State how many lines of the material contain the word "this", treating uppercase and lowercase letters as distinct. Give only the number.

• _Records shown_
+-------+

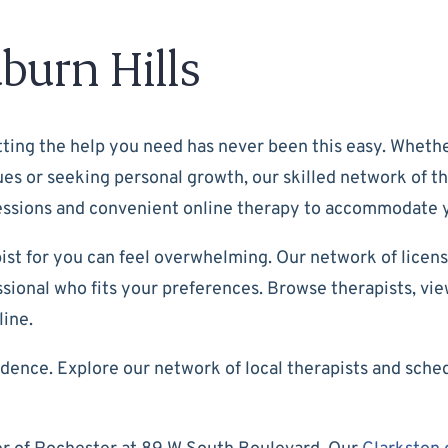
burn Hills
ting the help you need has never been this easy. Whether
ssues or seeking personal growth, our skilled network of t
 sessions and convenient online therapy to accommodate
ist for you can feel overwhelming. Our network of licens
ional who fits your preferences. Browse therapists, view 
line.
dence. Explore our network of local therapists and sche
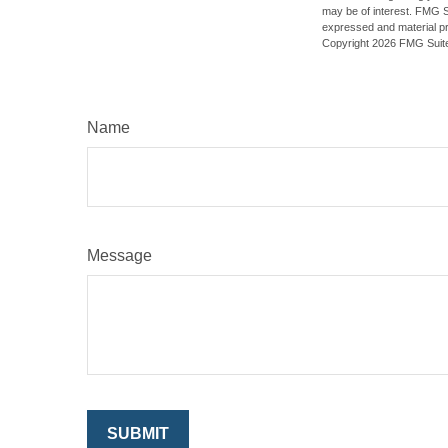
may be of interest. FMG Su
expressed and material pro
Copyright
2026 FMG Suit
Name
Message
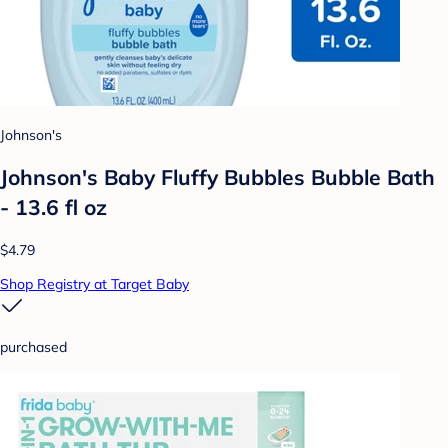
Johnson's
Johnson's Baby Fluffy Bubbles Bubble Bath
- 13.6 fl oz
$4.79
Shop Registry at Target Baby
purchased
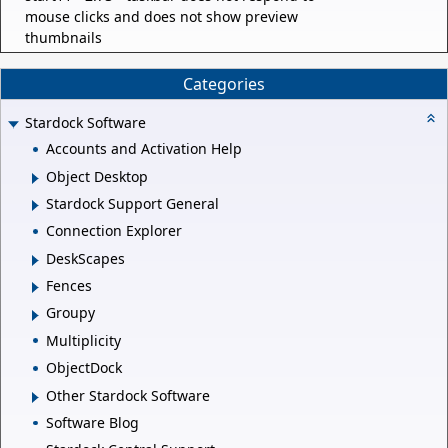
mouse clicks and does not show preview
thumbnails
Categories
Stardock Software
Accounts and Activation Help
Object Desktop
Stardock Support General
Connection Explorer
DeskScapes
Fences
Groupy
Multiplicity
ObjectDock
Other Stardock Software
Software Blog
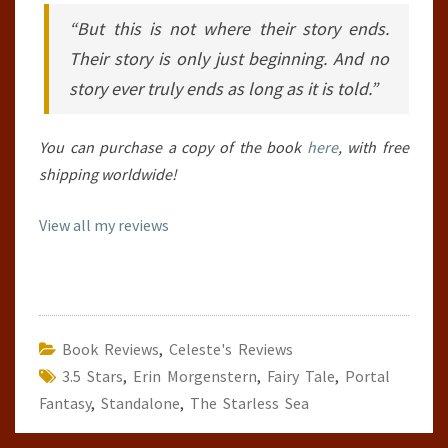
“But this is not where their story ends.
Their story is only just beginning. And no
story ever truly ends as long as it is told.”
You can purchase a copy of the book
here
, with free
shipping worldwide!
View all my reviews
Book Reviews
,
Celeste's Reviews
3.5 Stars
,
Erin Morgenstern
,
Fairy Tale
,
Portal
Fantasy
,
Standalone
,
The Starless Sea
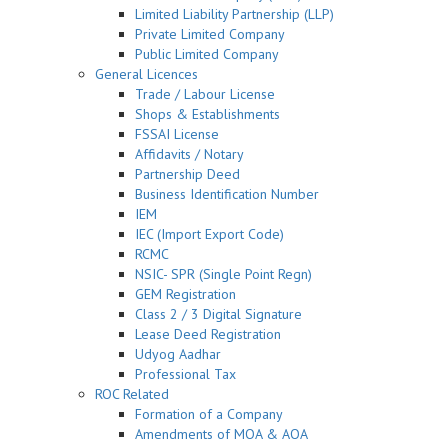
Limited Liability Partnership (LLP)
Private Limited Company
Public Limited Company
General Licences
Trade / Labour License
Shops & Establishments
FSSAI License
Affidavits / Notary
Partnership Deed
Business Identification Number
IEM
IEC (Import Export Code)
RCMC
NSIC- SPR (Single Point Regn)
GEM Registration
Class 2 / 3 Digital Signature
Lease Deed Registration
Udyog Aadhar
Professional Tax
ROC Related
Formation of a Company
Amendments of MOA & AOA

+-------+

• _Response area_
2